E agora, o que acha que irá fazer? Aposto que ainda não sabe. Talvez nunca saiba. Mas ainda assim irá fazer aquilo que todos nós sabemos fazer tão bem: comprar, vender e contar o tempo que temos. Negociar. Sabendo disso, você se revolta. Não quer deixar acontecer. Mas as coisas acontecem como numa corrente. E eu te pergunto: que ordem é essa que nos faz rodar todos os dias? Não entende que nada disso é preciso para se sentir parte? Já pensou realmente no que seria se sentir parte? Claro que sim, e é o que quero. Não é verdade. As pessoas, para se sentirem parte de um grupo, de um meio, de uma sociedade, precisam comprar seu lugar nela. Mas as coisas não precisam ser assim para nos sentirmos parte. O que fazemos é exatamente o contrário: não nos inserimos, não nos unimos. Estamos nos separando, nos jogando uns contra os outros, nos explorando, nos escravizando, nos limitando a uma realidade pobre, bruta, abusiva. Nossos potenciais são desconhecidos, estão limitados por essa realidade que nos sufoca e aprisiona. Poderíamos alçar voo para além dessa mediocridade. Poderíamos trabalhar a favor da vida, não apenas das nossas próprias vidas, mas de toda e qualquer vida. Em vez de nos escravizarmos em troca de dinheiro, um pedaço de papel que se alimenta do nosso suor e das nossas energias, que draga nossas percepções, nos cega, nos impõe limites, nos controla como títeres.

Poderíamos ser muito além do que somos.
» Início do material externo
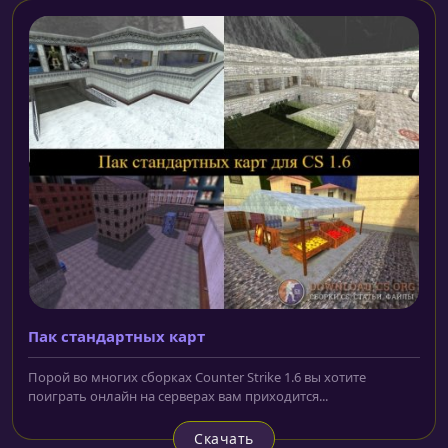
Пак стандартных карт
Порой во многих сборках Counter Strike 1.6 вы хотите
поиграть онлайн на серверах вам приходится...
Скачать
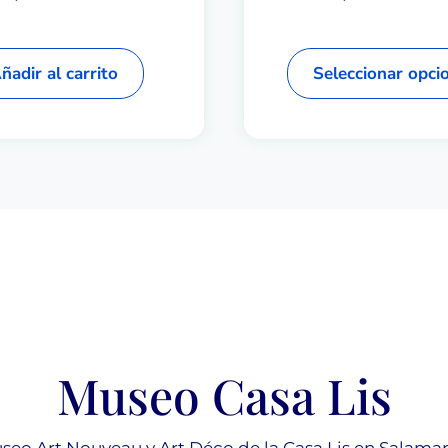
ñadir al carrito
Seleccionar opci
Museo Casa Lis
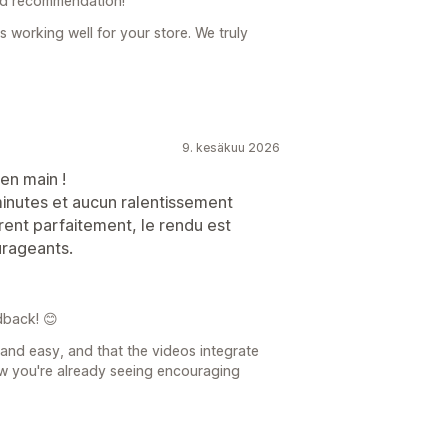
nd recommendation!
s working well for your store. We truly
9. kesäkuu 2026
en main !
minutes et aucun ralentissement
grent parfaitement, le rendu est
urageants.
dback! 😊
 and easy, and that the videos integrate
now you're already seeing encouraging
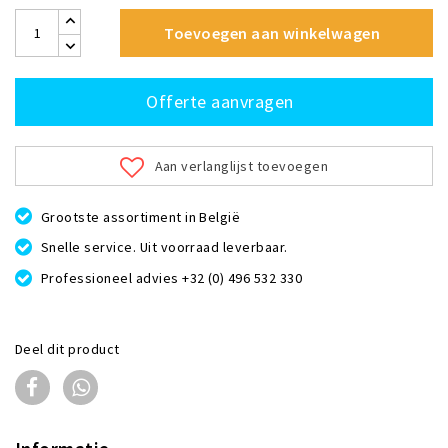
Toevoegen aan winkelwagen
Offerte aanvragen
Aan verlanglijst toevoegen
Grootste assortiment in België
Snelle service. Uit voorraad leverbaar.
Professioneel advies +32 (0) 496 532 330
Deel dit product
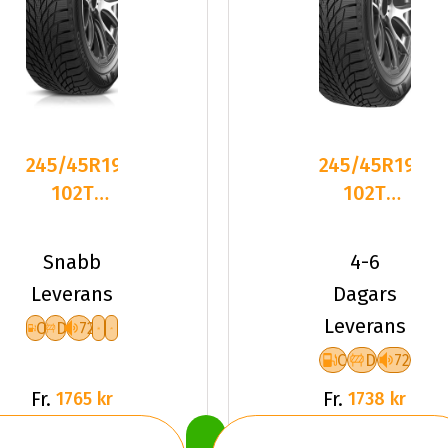
245/45R19
245/45R19
102T
102T
Kumho
Kumho
WinterCraft
WinterCraft
Snabb
4-6
ICE WI
ICE WI
Leverans
Dagars
Leverans
C
D
72
C
D
72
Fr.
Fr.
1765 kr
1738 kr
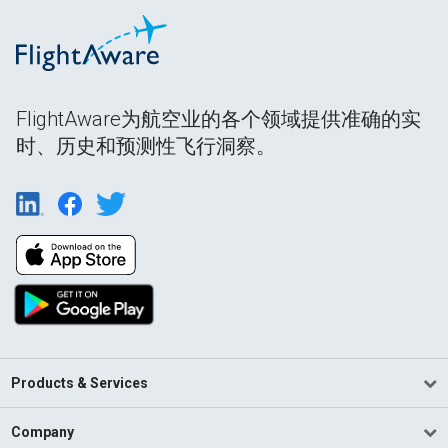
FlightAware为航空业的各个领域提供准确的实
时、历史和预测性飞行洞察。
Products & Services
Company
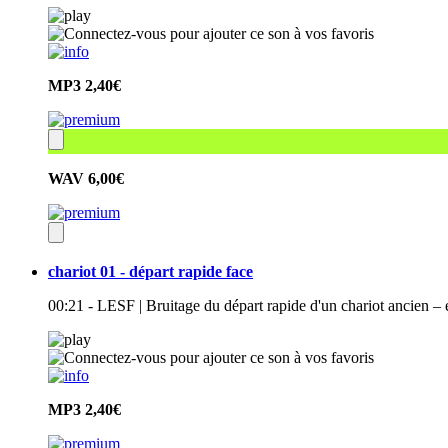
MP3
2,40€
WAV
6,00€
chariot 01 - départ rapide face
00:21 - LESF | Bruitage du départ rapide d'un chariot ancien –
MP3
2,40€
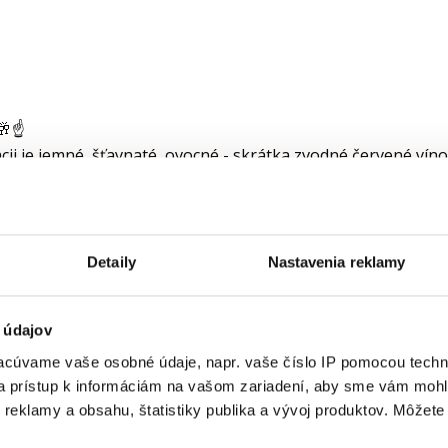
🥂☝️
ii je jemné, šťavnaté, ovocné - skrátka zvodné červené vín
vými jedlami ako ražničí, čevapčiči alebo aj pizza 🧡🥂
Detaily
Nastavenia reklamy
 údajov
cúvame vaše osobné údaje, napr. vaše číslo IP pomocou techno
 a prístup k informáciám na vašom zariadení, aby sme vám mohl
reklamy a obsahu, štatistiky publika a vývoj produktov. Môžete s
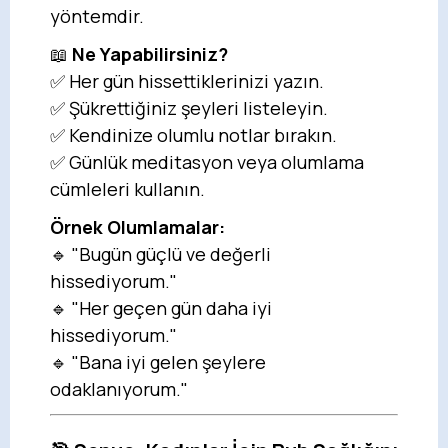
yöntemdir.
📖
Ne Yapabilirsiniz?
✅ Her gün hissettiklerinizi yazın.
✅ Şükrettiğiniz şeyleri listeleyin.
✅ Kendinize olumlu notlar bırakın.
✅ Günlük meditasyon veya olumlama
cümleleri kullanın.
Örnek Olumlamalar:
🔹 "Bugün güçlü ve değerli
hissediyorum."
🔹 "Her geçen gün daha iyi
hissediyorum."
🔹 "Bana iyi gelen şeylere
odaklanıyorum."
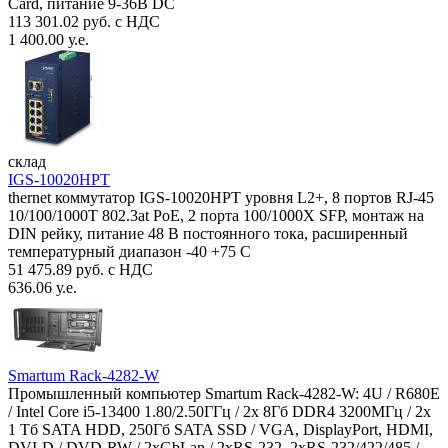
Card, питание 9-36В DC
113 301.02 руб. с НДС
1 400.00 у.е.
склад
IGS-10020HPT
thernet коммутатор IGS-10020HPT уровня L2+, 8 портов RJ-45
10/100/1000T 802.3at PoE, 2 порта 100/1000X SFP, монтаж на
DIN рейку, питание 48 В постоянного тока, расширенный
температурный диапазон -40 +75 С
51 475.89 руб. с НДС
636.06 у.е.
Smartum Rack-4282-W
Промышленный компьютер Smartum Rack-4282-W: 4U / R680E
/ Intel Core i5-13400 1.80/2.50ГГц / 2x 8Гб DDR4 3200МГц / 2x
1 Тб SATA HDD, 250Гб SATA SSD / VGA, DisplayPort, HDMI,
DVI-D / DVD-RW / 2xGbLan / 2xRS-232, 2xRS-232/422/485 /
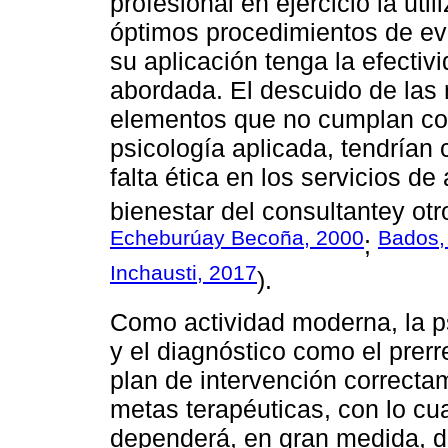
profesional en ejercicio la uti
óptimos procedimientos de eva
su aplicación tenga la efectiv
abordada. El descuido de las 
elementos que no cumplan con
psicología aplicada, tendría
falta ética en los servicios de
bienestar del consultantey otr
Echeburúay Becoña, 2000
Bados,
;
Inchausti, 2017
).
Como actividad moderna, la ps
y el diagnóstico como el prerr
plan de intervención correcta
metas terapéuticas, con lo cua
dependerá, en gran medida, de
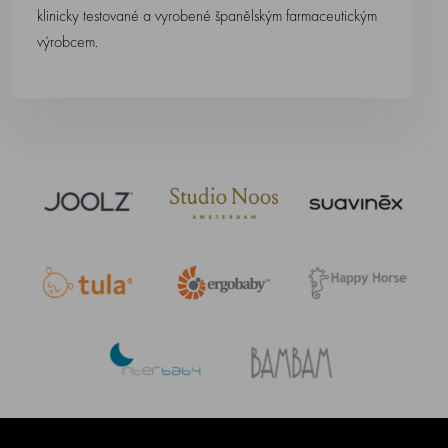
klinicky testované a vyrobené španělským farmaceutickým
výrobcem.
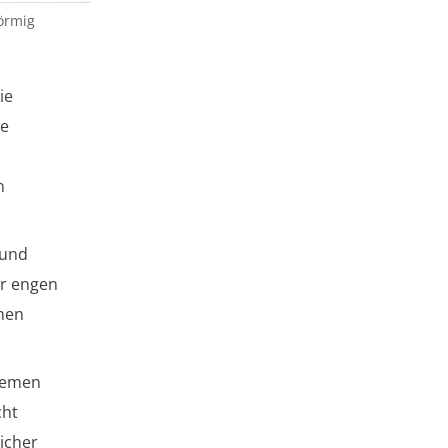
örmig
ie
se
n
und
er engen
chen
tremen
cht
icher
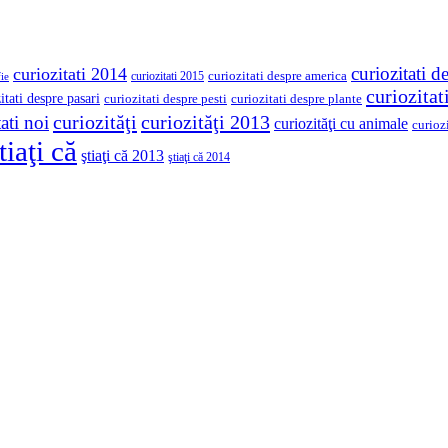
curiozitati d
curiozitati 2014
curiozitati despre america
curiozitati 2015
ie
curiozita
itati despre pasari
curiozitati despre pesti
curiozitati despre plante
curiozităţi
curiozităţi 2013
ati noi
curiozităţi cu animale
curioz
tiaţi că
ştiaţi că 2013
ştiaţi că 2014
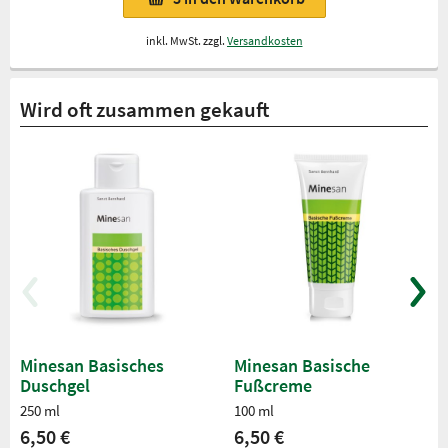
inkl. MwSt. zzgl.
Versandkosten
Wird oft zusammen gekauft
Minesan Basisches
Minesan Basische
Duschgel
Fußcreme
250 ml
100 ml
6,50 €
6,50 €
Poderíamos ser todas as coisas. E, na verdade, somos todas as coisas, mas acreditamos que somos uma só, desconectada de todas as outras. Por isso nos escravizamos para nos sentirmos parte dessa sociedade escravista e elitista. Quanto de nós foi explorado em vão ao longo dos anos, explorado em troca de moeda corrente. Poderíamos não explorar, mas desvendar. Exaltar o nosso melhor. Dar valor a algo muito além de um papel. Devolver o real valor da vida, da vida como um todo e não como unidade. Prezar pelo amor e não pela raiva, pelo medo, pelo ódio, pela indiferença, pela competição, pelo ganho. Prezar pela vida em sua totalidade. Entende o que digo? Fazemos parte de algo muito maior do que esta sociedade. Fazemos parte do universo. Somos um todo. Se pudéssemos nos sentir assim e, com isso, nos empenhássemos pelo todo... O que estamos fazendo? Estamos nos matando, nos explorando, virando a cara para aqueles que não têm nem sequer o que comer. Poderíamos todos ter uma vida digna. Não somente eu, meu amigo, minha família. Mas todo ser humano na Terra.

Entende o que digo? Isso sim é fazer parte. O resto é mera segregação.